From Sky Marketing, we tell you in this article what is considered a habitual residence with regard to your tax obligations.

Before the Treasury, what is considered habitual residence?

To be considered the taxpayer’s habitual residence before the Treasury, it must be inhabited by it effectively and permanently. The home must meet a series of requirements:

The occupation times

The address that is considered habitual residence is the one in which you have lived for at least three years. This consideration admits the following exceptions:

  1. The attribute of habitual residence is not lost if you had to change your address and you have not completed three years in your new residence, due to circumstances such as illness or disability, marriage or marital breakdown, labor demand, change of employment, etc.
  2. That the home is new and you have occupied it for a period of 12 months, counted from the date of acquisition or completion of the works.
  3. That the taxpayer has resided for more than 183 days a yearin the case of owning more than one home.

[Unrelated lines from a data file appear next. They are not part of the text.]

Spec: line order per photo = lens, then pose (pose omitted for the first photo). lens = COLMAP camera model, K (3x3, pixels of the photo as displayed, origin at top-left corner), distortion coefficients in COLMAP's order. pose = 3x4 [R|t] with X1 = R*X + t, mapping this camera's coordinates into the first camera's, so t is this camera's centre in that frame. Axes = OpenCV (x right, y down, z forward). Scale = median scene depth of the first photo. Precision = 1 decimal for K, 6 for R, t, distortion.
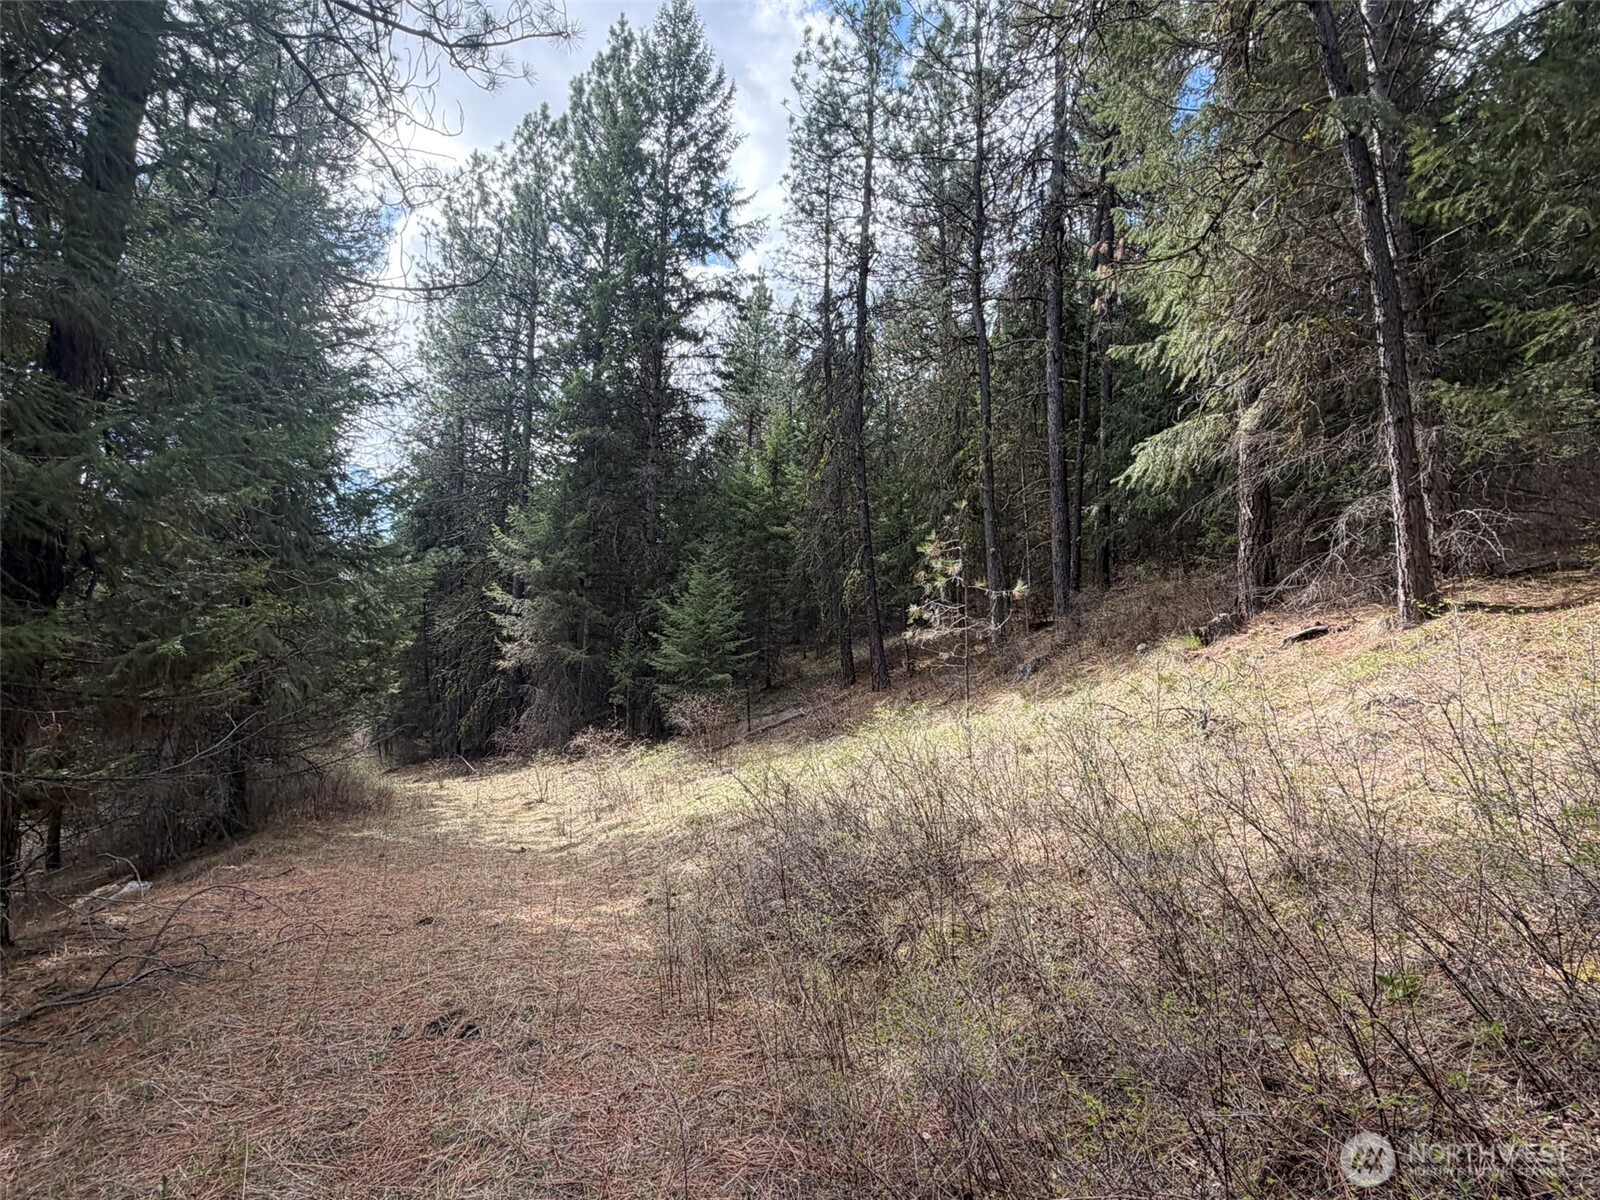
lens RADIAL K [[797.5, 0, 801.2], [0, 797.5, 607.4], [0, 0, 1]] dist [0.005322, -0.000777]
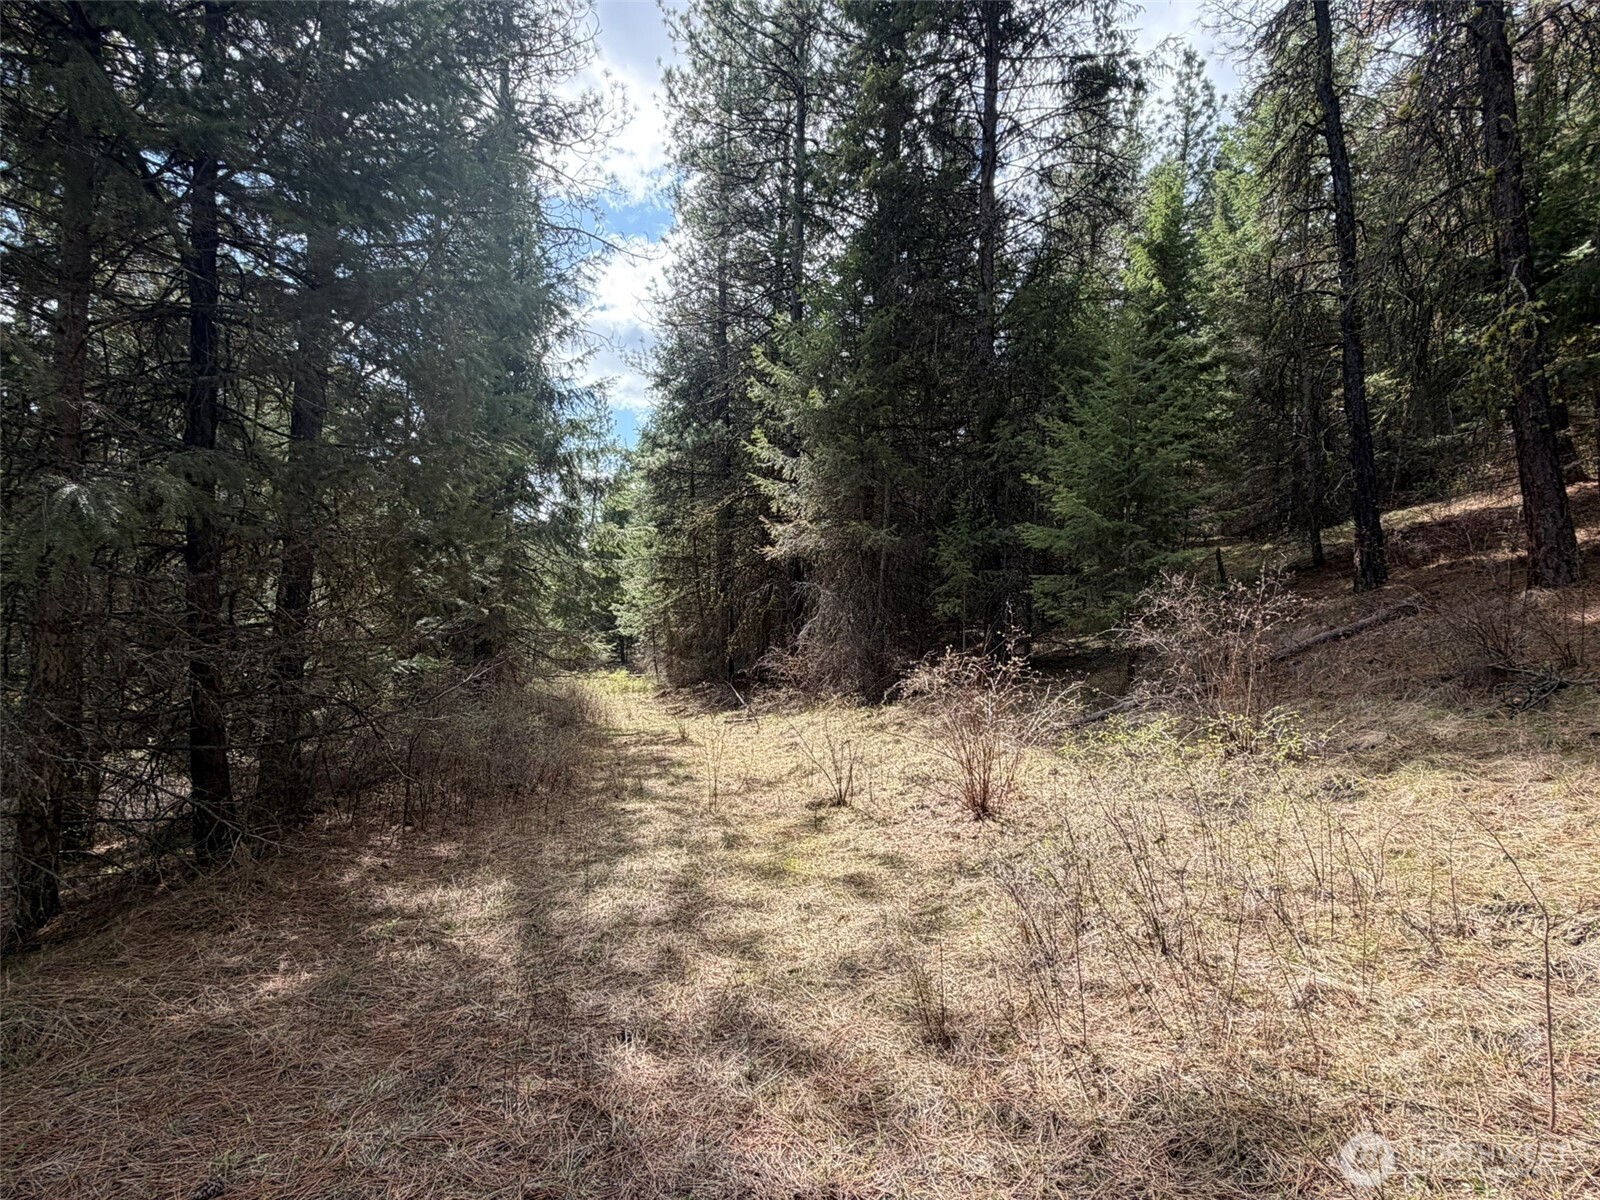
lens RADIAL K [[797.5, 0, 798.0], [0, 797.5, 595.2], [0, 0, 1]] dist [0.005322, -0.000777]
pose [[0.942251, 0.000980, -0.334905, -0.196837], [0.024750, 0.997057, 0.072554, 0.087910], [0.333991, -0.076653, 0.939454, 0.572910]]
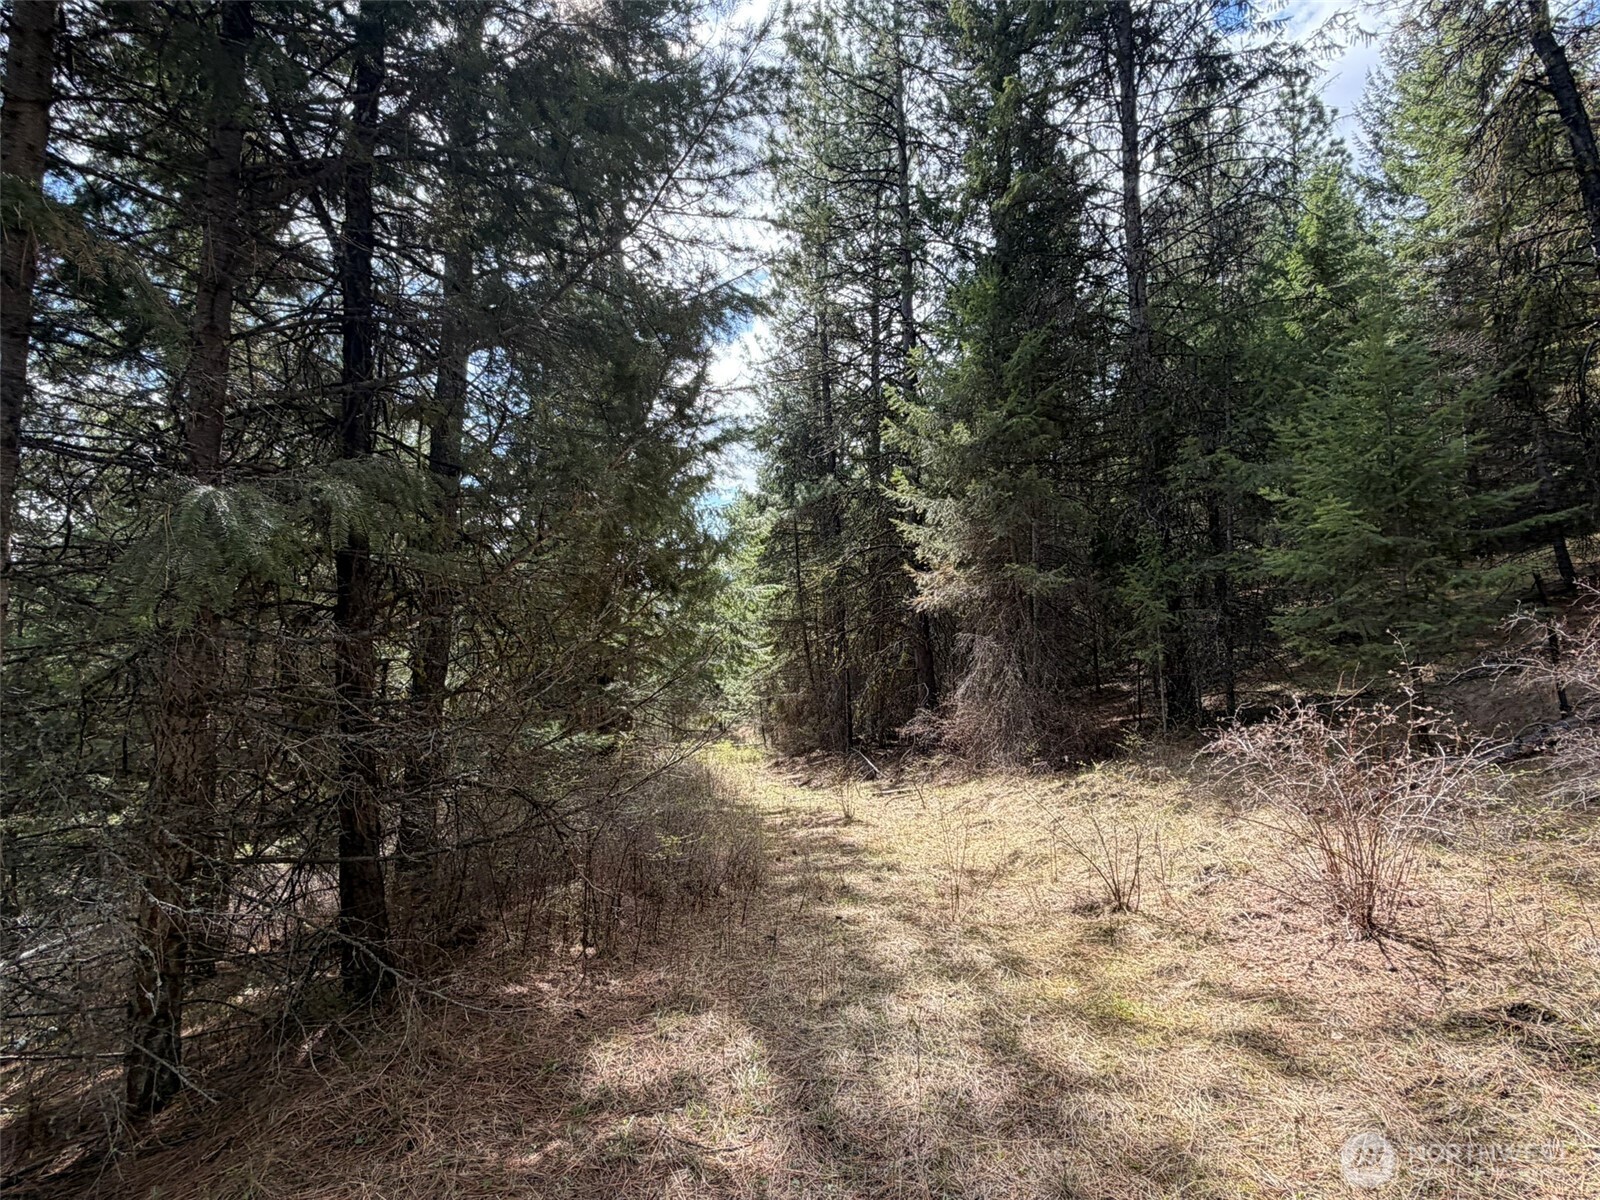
lens RADIAL K [[797.5, 0, 805.5], [0, 797.5, 598.1], [0, 0, 1]] dist [0.005322, -0.000777]
pose [[0.904814, -0.070959, -0.419853, -0.300713], [0.074106, 0.997211, -0.008835, 0.098338], [0.419309, -0.023119, 0.907549, 0.628665]]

The proximity to the building that constitutes the habitual residence

The consideration of habitual residence extends to the annexes, such as the parking spaces up to a maximum of two, the storage rooms, the swimming pools, etc. For this, the aforementioned annexes will have to be located in the same building as the house and their acquisition must be made in the same act together with the house.

What use is given to the figure of habitual residence?

Annually, thousands of people deduct an amount in their tax year from personal income tax for the purchase (mortgage payment), rent or rehabilitation of their habitual residence. It is often seen that, due to misinformation, taxpayers can fail in the correct application of tax credits, exposing themselves to the claims of the Treasury.

For tax purposes, it is considered the construction of a habitual residence, and therefore, the payments made to the promoter agency from which you buy off-plan are deductible. In this case, the term of execution of the work should not exceed four years.

The expenses of rehabilitation work of the habitual residence are also deductible, this work being declared of protected action in terms of rehabilitation. The protected action has to be determined by each City Council.

The deduction for home acquisition will be applied until such time as the circumstances that forcefully prevent the occupation of the home arise. With the exception of when the taxpayer does not live in his habitual residence due to position or employment, in which case he may continue to make deductions for this concept.

Can the Treasury deny the application of deductions for habitual residence?

Yes, it can. The General Tax Law refers to the general rule that each party must prove the facts that benefit them. Therefore, in tax matters, the taxpayer is required to prove the facts that justify the application of deductions, exemptions, bonuses and, in general, any tax benefit.

For its part, the Treasury may deny the deduction based on evidence such as:

  1. The registration of the taxpayer.
  2. The consumption of the main household supplies such as water, electricity, gas … etc.
  3. The distance between the habitual residence and the workplace. When the taxpayer has two dwellings, the Treasury takes as an indication of habitual, the proximity to the place of work.
  4. The distance from the health center. The Treasury records as an indication that the habitual residence is the closest to the health center that the taxpayer attends most frequently.

The Treasury can carry out a verification of habitual residence to the taxpayer, and deny him the right to apply the deduction. It must be taken into account that this verification can be extended to the last four non-prescribed fiscal years.

Is there a maximum amount for deductible investments?

In the case of investments in the acquisition, rehabilitation, construction or extension of the habitual residence, the maximum amount with the right to deduction is 9,040 euros per year . This amount includes all the established concepts. If this amount has been exceeded, the excess cannot be transferred to future years.

In the case of expenses destined to the adaptation of the habitual residence due to adapting it to a disability condition, the maximum amount entitled to deduction is established at 12,080 euros per year. If this amount has been exceeded, the excess cannot be transferred to future years.

What implications does the sale of the main residence have on the income tax return?

If you have sold your main home, the capital gains obtained in the transfer may be exempt. This exception applies if the total amount obtained by the transfer is reinvested in the purchase or rehabilitation of another habitual residence.

It’s called the homestead reinvestment exemption. There is a period to carry out the reinvestment of the amount obtained, which consists of a period not exceeding two years, after or before the sale.

To carry out your tax obligations it is necessary to bear in mind what is considered a habitual residence before the Treasury. At Sky Marketing we will be happy to answer this and other questions you may have in relation to the management of your real estate.